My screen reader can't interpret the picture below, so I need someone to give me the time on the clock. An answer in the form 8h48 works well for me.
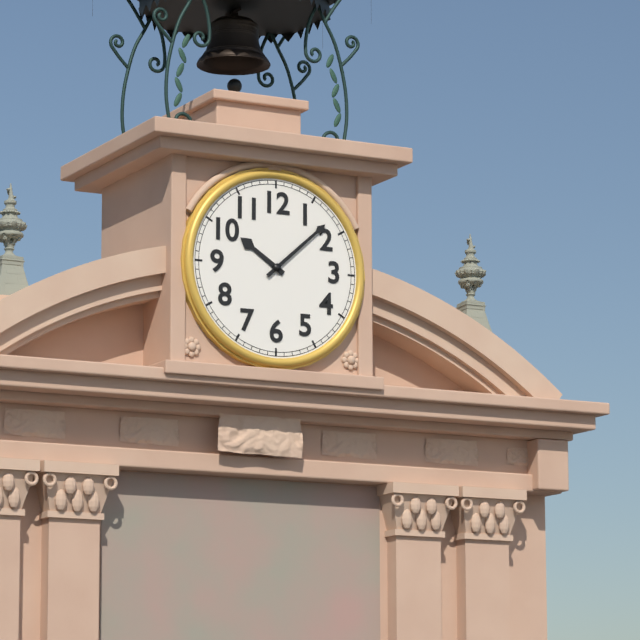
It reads 10h08
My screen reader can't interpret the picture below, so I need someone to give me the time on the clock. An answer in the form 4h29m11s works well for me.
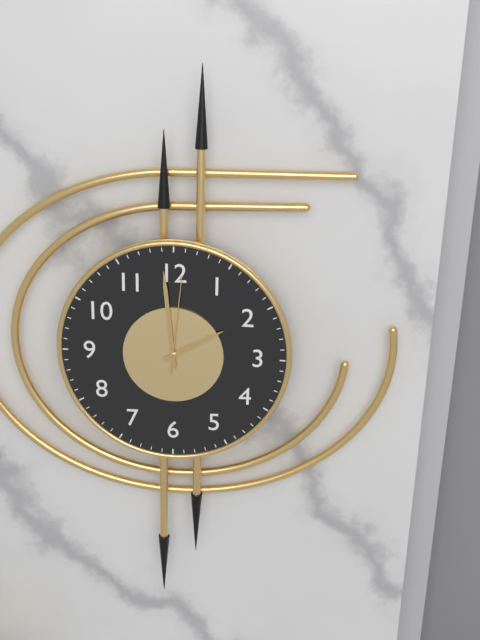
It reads 1h59m01s
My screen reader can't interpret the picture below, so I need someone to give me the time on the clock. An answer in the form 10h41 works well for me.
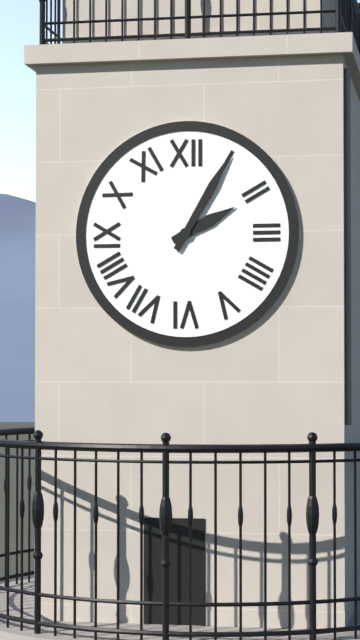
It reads 2h05
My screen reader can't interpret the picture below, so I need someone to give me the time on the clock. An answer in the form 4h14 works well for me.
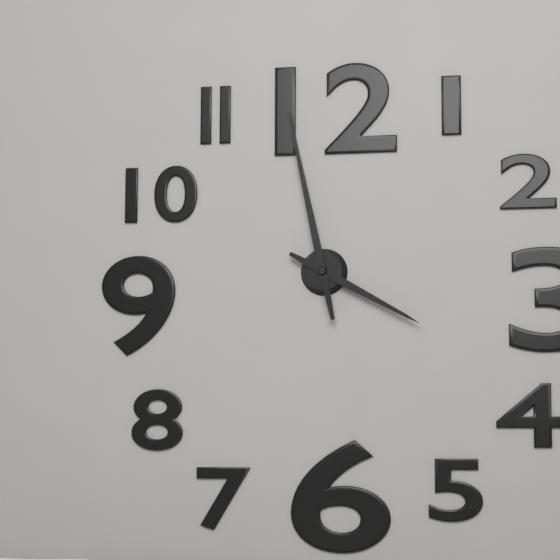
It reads 3h58
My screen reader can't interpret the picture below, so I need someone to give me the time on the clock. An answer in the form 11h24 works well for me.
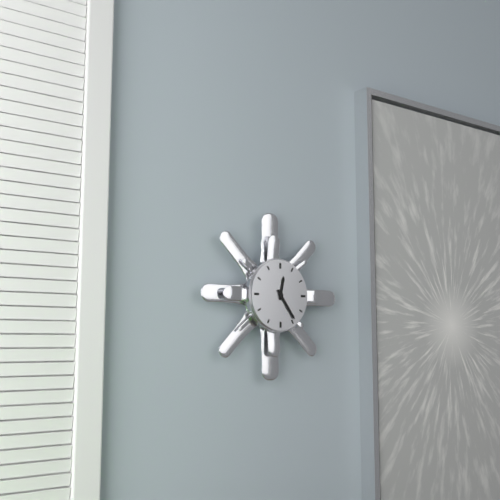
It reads 12h24
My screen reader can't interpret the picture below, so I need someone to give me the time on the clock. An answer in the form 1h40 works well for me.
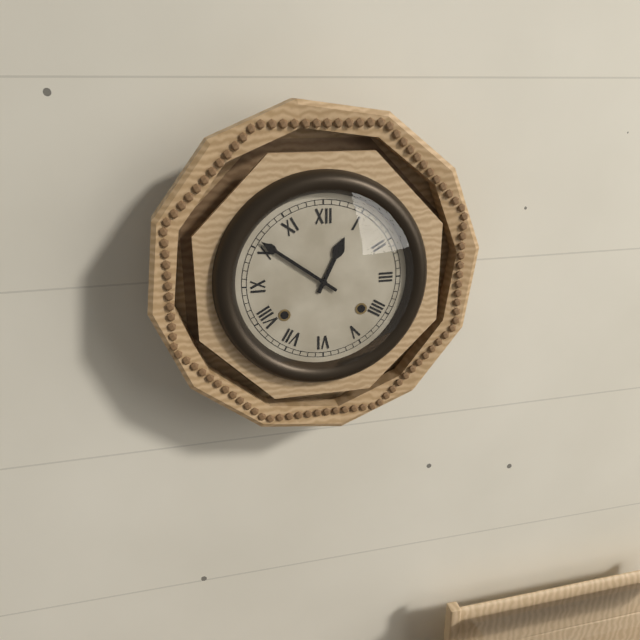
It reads 12h51
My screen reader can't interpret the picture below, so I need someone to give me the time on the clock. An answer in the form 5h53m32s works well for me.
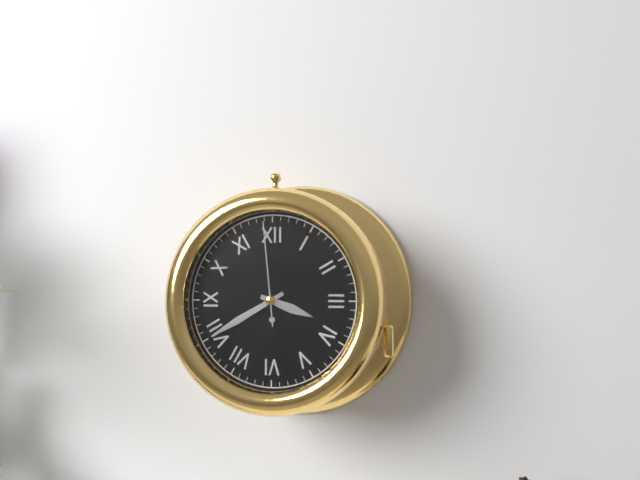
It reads 3h40m59s
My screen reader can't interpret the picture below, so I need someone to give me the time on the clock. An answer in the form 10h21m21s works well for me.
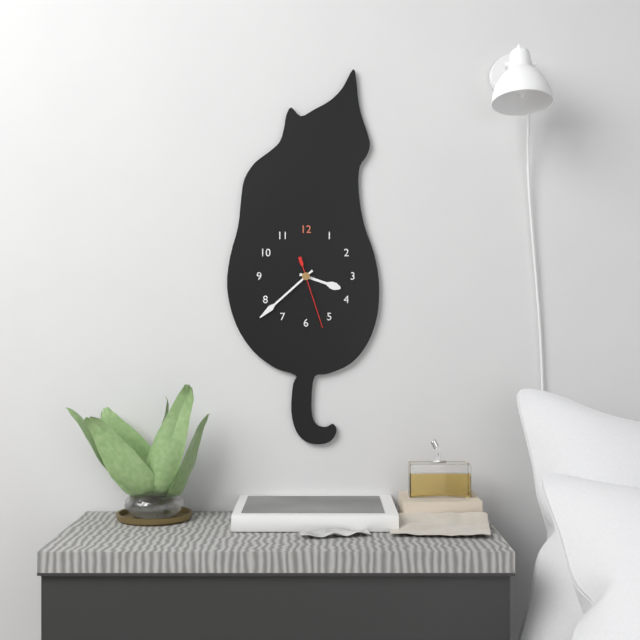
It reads 3h38m27s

######

Present all of the material above as a two-column CSV with the columns text and time, where each row pairs a passage of wording with the time it receives. Put each value in one quoted field, replace line breaks with spaces, and leave the pictures out.

**TASK RESPONSE:**
text,time
"My screen reader can't interpret the picture below, so I need someone to give me the time on the clock. An answer in the form 8h48 works well for me. It reads","10h08"
"My screen reader can't interpret the picture below, so I need someone to give me the time on the clock. An answer in the form 4h29m11s works well for me. It reads","1h59m01s"
"My screen reader can't interpret the picture below, so I need someone to give me the time on the clock. An answer in the form 10h41 works well for me. It reads","2h05"
"My screen reader can't interpret the picture below, so I need someone to give me the time on the clock. An answer in the form 4h14 works well for me. It reads","3h58"
"My screen reader can't interpret the picture below, so I need someone to give me the time on the clock. An answer in the form 11h24 works well for me. It reads","12h24"
"My screen reader can't interpret the picture below, so I need someone to give me the time on the clock. An answer in the form 1h40 works well for me. It reads","12h51"
"My screen reader can't interpret the picture below, so I need someone to give me the time on the clock. An answer in the form 5h53m32s works well for me. It reads","3h40m59s"
"My screen reader can't interpret the picture below, so I need someone to give me the time on the clock. An answer in the form 10h21m21s works well for me. It reads","3h38m27s"